A sulfonitride transparent conductive thin film with ultra-high refractive index

TL;DR

This paper reports the first thin-film synthesis of Zr2SN2, a metal sulfonitride with an ultra-high refractive index and combined optical transparency and electrical conductivity, opening new avenues for transparent conductors.

Contribution

It introduces a novel thin-film growth method for metal sulfonitride compounds, specifically Zr2SN2, with exceptional optical and electrical properties.

Findings

Zr2SN2 films are transparent across most of the visible spectrum.

Zr2SN2 exhibits a high average refractive index of 2.95.

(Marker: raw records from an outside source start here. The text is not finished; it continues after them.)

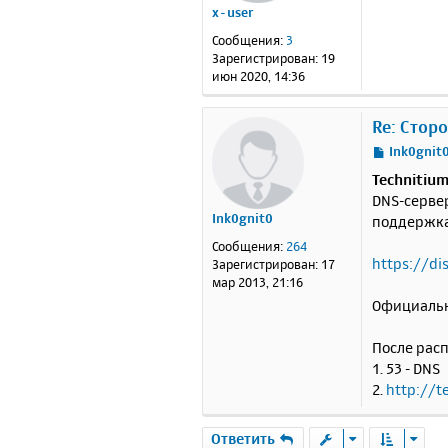
x-user
щ
<
е
Сообщения:
3
</b
н
Зарегистрирован:
19
</h
и
июн 2020, 14:36
е
Re: Стор
С
Ink0gnit
о
Technitiu
о
DNS-сервер
б
Ink0gnit0
поддержка 
щ
е
Сообщения:
264
н
https://di
Зарегистрирован:
17
и
мар 2013, 21:16
е
Официальн
После расп
1. 53 - DNS
2.
http://t
Ответить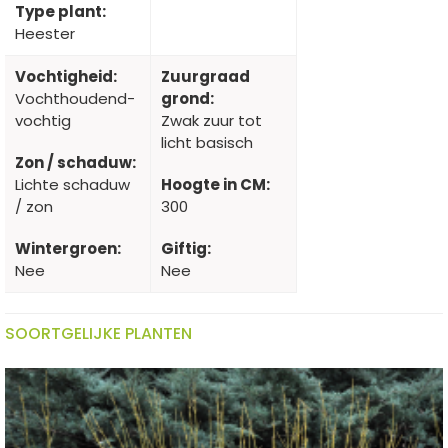
Type plant:
Heester
Vochtigheid:
Zuurgraad
Vochthoudend-
grond:
vochtig
Zwak zuur tot
licht basisch
Zon / schaduw:
Lichte schaduw
Hoogte in CM:
/ zon
300
Wintergroen:
Giftig:
Nee
Nee
SOORTGELIJKE PLANTEN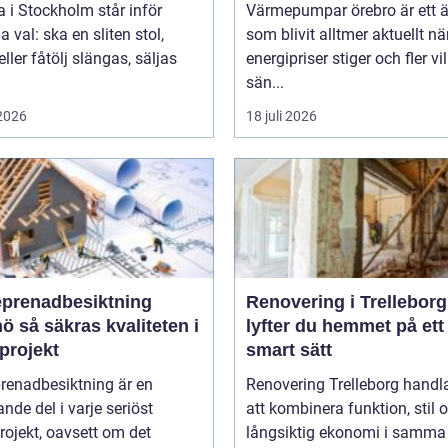
 i Stockholm står inför
Värmepumpar örebro är ett
val: ska en sliten stol,
som blivit alltmer aktuellt nä
eller fåtölj slängas, säljas
energipriser stiger och fler vil
sän...
 2026
18 juli 2026
eprenadbesiktning
Renovering i Trelleborg
liteten i
lyfter du hemmet på ett
projekt
smart sätt
renadbesiktning är en
Renovering Trelleborg handl
nde del i varje seriöst
att kombinera funktion, stil 
ojekt, oavsett om det
långsiktig ekonomi i samma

Zr2SN2 shows degenerate n-type conductivity with high carrier density.

Abstract

With the rise of AI-assisted materials screening, extraordinary properties are now frequently predicted in experimentally uncharted material systems, highlighting the need to develop new synthesis methods for unconventional materials beyond the classic bulk powder form. Here, we establish the first thin-film growth route for any metal sulfonitride compound by realizing Zr2SN2 films with a rare and compelling combination of optical and electrical properties. Zr2SN2 is transparent across most of the visible range while exhibiting a very high average refractive index of 2.95 in the visible, exceeding expectations based on conventional refractive index-bandgap scaling. Importantly, the same Zr2SN2 film shows degenerate n-type conductivity with carrier density above 10^20 cm-3 and intragrain mobility above 8 cm2V-1s-1, approaching those of established transparent conductive oxides. Zr2SN2 thus demonstrates that strong light-matter interaction, optical transparency and electrical conductivity can be reconciled within a single material platform, revealing a new class of high-refractive-index transparent conductors.